O governo dos conservadores e social-democratas alemão chegou a acordo para estender a duração do ‘kurzarbeit’ dos 12 meses inicialmente planeados, para 24 meses, em alguns casos até o final de 2021, avança a agência ‘Efe’. Este mecanismo permite que as empresas reduzam a jornada de trabalho, enquanto o Estado assume de 60% a 87% do salário do trabalhador.
Após mais de oito horas de negociações em Berlim, os partidos que compõem a aliança que apoia o governo de Angela Merkel concordaram em estender a vigência do programa de proteção ao emprego até o final de 2021, o que implicará um custo adicional de cerca de 10 biliões de euros para os cofres públicos.

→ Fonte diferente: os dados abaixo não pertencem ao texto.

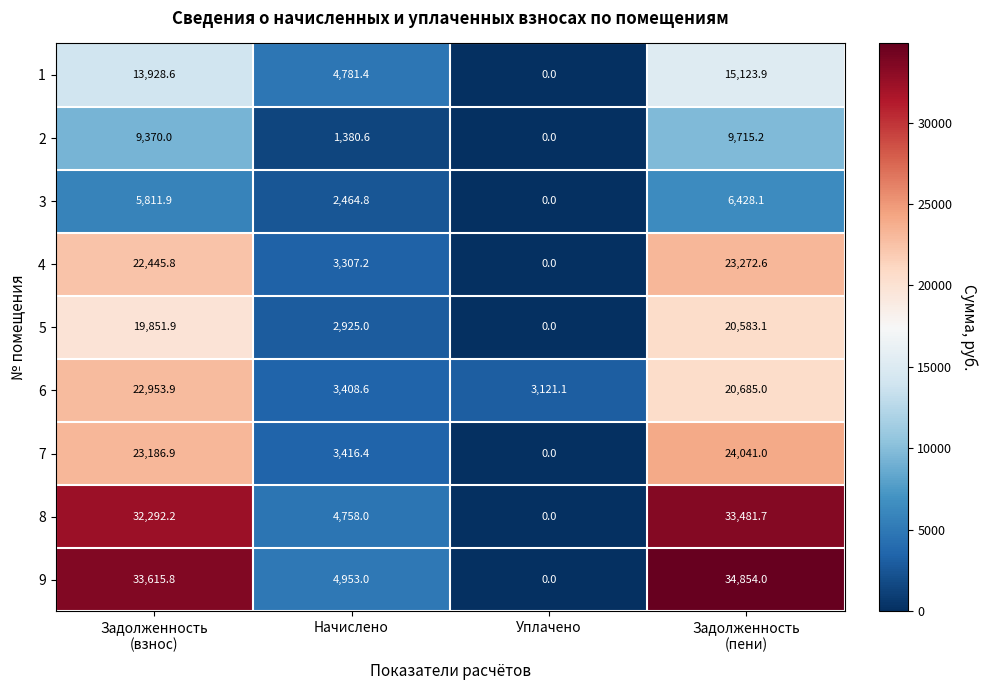

Which series has the largest total across all categories?

9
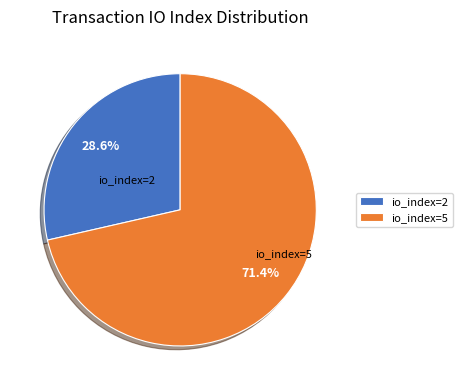

Does any single category account for the majority?

Yes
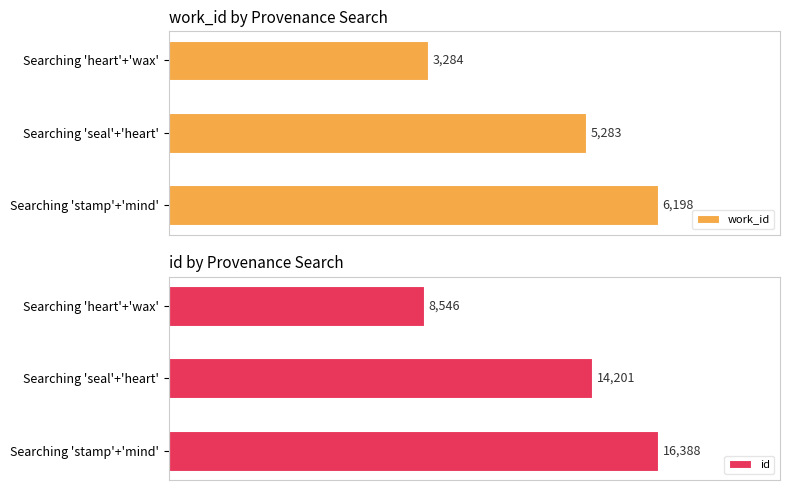

At which label is work_id closest to 4741?

Searching 'seal'+'heart'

Esse benefício pela redução da jornada regular de trabalho chega a 60% do salário líquido e 67% no caso de trabalhadores com filhos, embora após o acordo de terça-feira passará a 70% do último salário líquido do quarto mês e até o máximo de 87% a partir do sétimo mês.
“No momento, trata-se de estabilizar a economia”, disse o ministro das Finanças alemão, Olaf Scholz, em entrevista à televisão ZDF, esta quarta-feira. “Como agimos de forma rápida e abrangente, a Alemanha resistiu à crise muito melhor do que outros países”, acrescentou.
O ministro alemão destacou que alguns dados bastante positivos estão sendo vistos sobre o estado atual da economia. “As coisas vão melhor do que se temia há algumas semanas”, frisou.
Por seu turno, o ministro alemão do Trabalho, Hubertus Heil, defendeu na estação de rádio ‘Deutschlandfunk’ a extensão do ‘kurzarbeit’ considerando que a Alemanha enfrenta a crise mais profunda das últimas gerações, alertando que “não vai acabar pelo 1 de janeiro”.